▸ Task requirements: Copy the records word for word, from the very start up to and including the line that contains "text_box [319, 503, 327, 555]".

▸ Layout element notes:
========

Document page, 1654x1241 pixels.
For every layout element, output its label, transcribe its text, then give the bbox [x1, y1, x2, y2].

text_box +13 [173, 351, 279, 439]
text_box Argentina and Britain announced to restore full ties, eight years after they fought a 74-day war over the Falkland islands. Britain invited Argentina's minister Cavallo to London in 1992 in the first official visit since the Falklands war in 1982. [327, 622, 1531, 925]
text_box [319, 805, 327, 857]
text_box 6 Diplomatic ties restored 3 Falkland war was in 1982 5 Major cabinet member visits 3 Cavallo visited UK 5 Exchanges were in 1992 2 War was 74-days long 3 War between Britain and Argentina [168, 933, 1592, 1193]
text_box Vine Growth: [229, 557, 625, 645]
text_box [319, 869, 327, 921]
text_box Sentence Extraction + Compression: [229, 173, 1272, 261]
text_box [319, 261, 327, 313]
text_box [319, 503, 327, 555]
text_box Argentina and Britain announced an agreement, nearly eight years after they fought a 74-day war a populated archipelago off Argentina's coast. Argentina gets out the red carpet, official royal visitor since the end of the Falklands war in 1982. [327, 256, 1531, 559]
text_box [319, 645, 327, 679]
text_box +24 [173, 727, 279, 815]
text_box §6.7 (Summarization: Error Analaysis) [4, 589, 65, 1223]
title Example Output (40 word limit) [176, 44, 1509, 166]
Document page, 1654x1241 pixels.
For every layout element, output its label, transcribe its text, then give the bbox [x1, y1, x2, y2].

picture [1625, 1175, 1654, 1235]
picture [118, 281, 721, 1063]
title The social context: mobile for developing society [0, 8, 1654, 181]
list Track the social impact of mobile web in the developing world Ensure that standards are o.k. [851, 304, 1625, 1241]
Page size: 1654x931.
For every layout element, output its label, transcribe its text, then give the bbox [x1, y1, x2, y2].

========

▸ Written response:
Document page, 1654x1241 pixels.
For every layout element, output its label, transcribe its text, then give the bbox [x1, y1, x2, y2].

text_box +13 [173, 351, 279, 439]
text_box Argentina and Britain announced to restore full ties, eight years after they fought a 74-day war over the Falkland islands. Britain invited Argentina's minister Cavallo to London in 1992 in the first official visit since the Falklands war in 1982. [327, 622, 1531, 925]
text_box [319, 805, 327, 857]
text_box 6 Diplomatic ties restored 3 Falkland war was in 1982 5 Major cabinet member visits 3 Cavallo visited UK 5 Exchanges were in 1992 2 War was 74-days long 3 War between Britain and Argentina [168, 933, 1592, 1193]
text_box Vine Growth: [229, 557, 625, 645]
text_box [319, 869, 327, 921]
text_box Sentence Extraction + Compression: [229, 173, 1272, 261]
text_box [319, 261, 327, 313]
text_box [319, 503, 327, 555]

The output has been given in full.